Schlafen 11 (SLFN11), a restriction factor for replicative stress induced by DNA-targeting anti-cancer therapies
- PMID: 31128155
- PMCID: PMC6708787
- DOI: 10.1016/j.pharmthera.2019.05.009
Schlafen 11 (SLFN11), a restriction factor for replicative stress induced by DNA-targeting anti-cancer therapies
Abstract
Schlafen 11 (SLFN11) sensitizes cells to a broad range of anti-cancer drugs including platinum derivatives (cisplatin and carboplatin), inhibitors of topoisomerases (irinotecan, topotecan, doxorubicin, daunorubicin, mitoxantrone and etoposide), DNA synthesis inhibitors (gemcitabine, cytarabine, hydroxyurea and nucleoside analogues), and poly(ADPribose) polymerase (PARP) inhibitors (olaparib, rucaparib, niraparib and talazoparib). In spite of their different primary mechanisms of action, all these drugs damage DNA during S-phase, activate the intra-S-phase checkpoint and induce replication fork slowing and stalling with single-stranded DNA segments coated with replication protein A. Such situation with abnormal replication forks is known as replication stress. SLFN11 irreversibly blocks replication in cells under replication stress, explaining why SLFN11-positive cells are markedly more efficiently killed by DNA-targeting drugs than SLFN11-negative cells. SLFN11 is inactivated in ~50% of cancer cell lines and in a large fraction of tumors, and is linked with the native immune, interferon and T-cells responses, implying the translational relevance of measuring SLFN11 expression as a predictive biomarker of response and resistance in patients. SLFN11 is also a plausible epigenetic target for reactivation by inhibitors of histone deacetylases (HDAC), DNA methyltransferases (DNMT) and EZH2 histone methyltransferase and for combination of these epigenetic inhibitors with DNA-targeting drugs in cells lacking SLFN11 expression.

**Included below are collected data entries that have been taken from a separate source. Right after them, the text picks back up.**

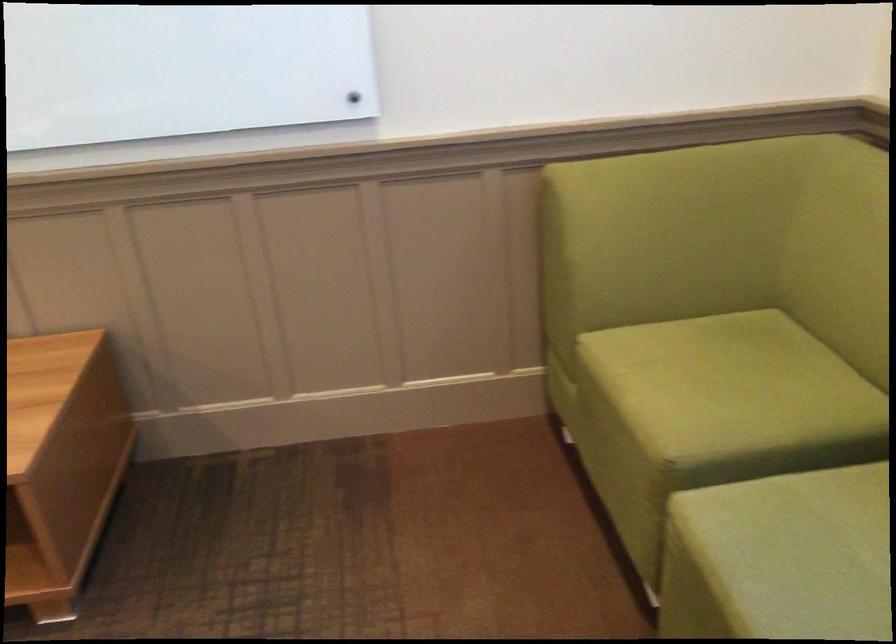
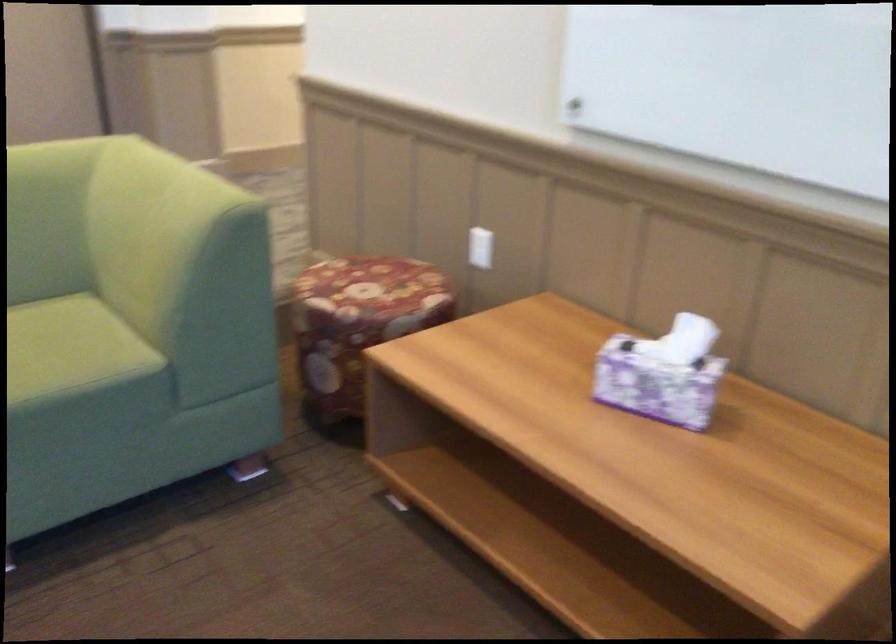
Question: The camera is either moving clockwise (left) or counter-clockwise (right) around the object. The first image is from the beginning of the video and the second image is from the end. Is the camera moving left or right when shooting the video?

Choices:
 (A) Left
 (B) Right

Answer: (B)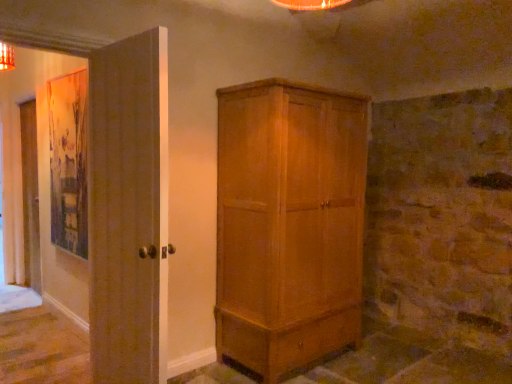
Question: Is matte brown door at left wider or thinner than light brown wood cupboard at center?

Choices:
 (A) wide
 (B) thin

Answer: (B)

Question: Visually, is matte brown door at left positioned to the left or to the right of light brown wood cupboard at center?

Choices:
 (A) right
 (B) left

Answer: (B)

Question: Does point (101, 69) appear closer or farther from the camera than point (229, 344)?

Choices:
 (A) closer
 (B) farther

Answer: (A)

Question: Is light brown wood cupboard at center wider or thinner than matte brown door at left?

Choices:
 (A) thin
 (B) wide

Answer: (B)

Question: From the image's perspective, relative to matte brown door at left, is light brown wood cupboard at center above or below?

Choices:
 (A) below
 (B) above

Answer: (A)

Question: From a real-world perspective, is light brown wood cupboard at center positioned above or below matte brown door at left?

Choices:
 (A) below
 (B) above

Answer: (A)

Question: Would you say light brown wood cupboard at center is inside or outside matte brown door at left?

Choices:
 (A) inside
 (B) outside

Answer: (B)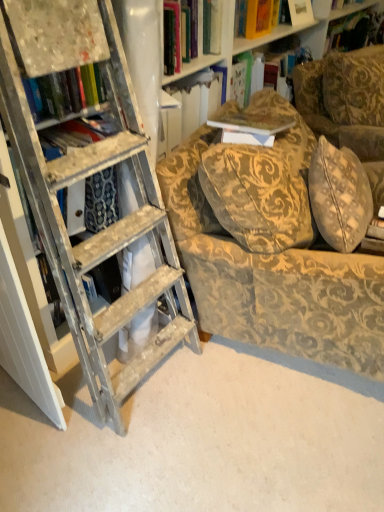
Question: Is point (244, 104) closer or farther from the camera than point (231, 308)?

Choices:
 (A) farther
 (B) closer

Answer: (A)

Question: Would you say hardcover book at upper center is to the left or to the right of gold-patterned fabric chair at center in the picture?

Choices:
 (A) right
 (B) left

Answer: (A)

Question: Looking at the image, does hardcover book at upper center seem bigger or smaller compared to gold-patterned fabric chair at center?

Choices:
 (A) small
 (B) big

Answer: (A)

Question: Based on their positions, is gold-patterned fabric chair at center located to the left or right of hardcover book at upper center?

Choices:
 (A) right
 (B) left

Answer: (B)

Question: From the image's perspective, relative to hardcover book at upper center, is gold-patterned fabric chair at center above or below?

Choices:
 (A) below
 (B) above

Answer: (A)

Question: In terms of width, does gold-patterned fabric chair at center look wider or thinner when compared to hardcover book at upper center?

Choices:
 (A) wide
 (B) thin

Answer: (A)

Question: From their relative heights in the image, would you say gold-patterned fabric chair at center is taller or shorter than hardcover book at upper center?

Choices:
 (A) short
 (B) tall

Answer: (B)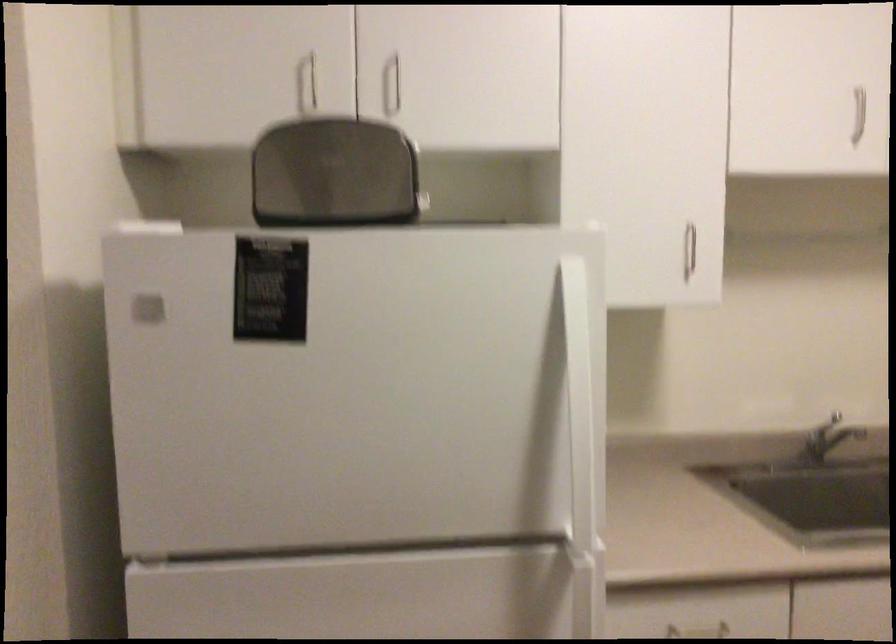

In addition, resistance due to lack of SLFN11 expression in tumors is a potential indication for cell-cycle checkpoint inhibitors in combination with DNA-targeting therapies.
Keywords: ATR; Cell cycle checkpoint; DNA damage response; DNA-targeting agent; Drug resistance; PARP inhibitors; Replication stress; SLFN11; Schlafen 11; Topoisomerases.
Copyright © 2019 Elsevier Inc. All rights reserved.
Conflict of interest statement
Conflict of Interest
The authors have no conflicts of interest.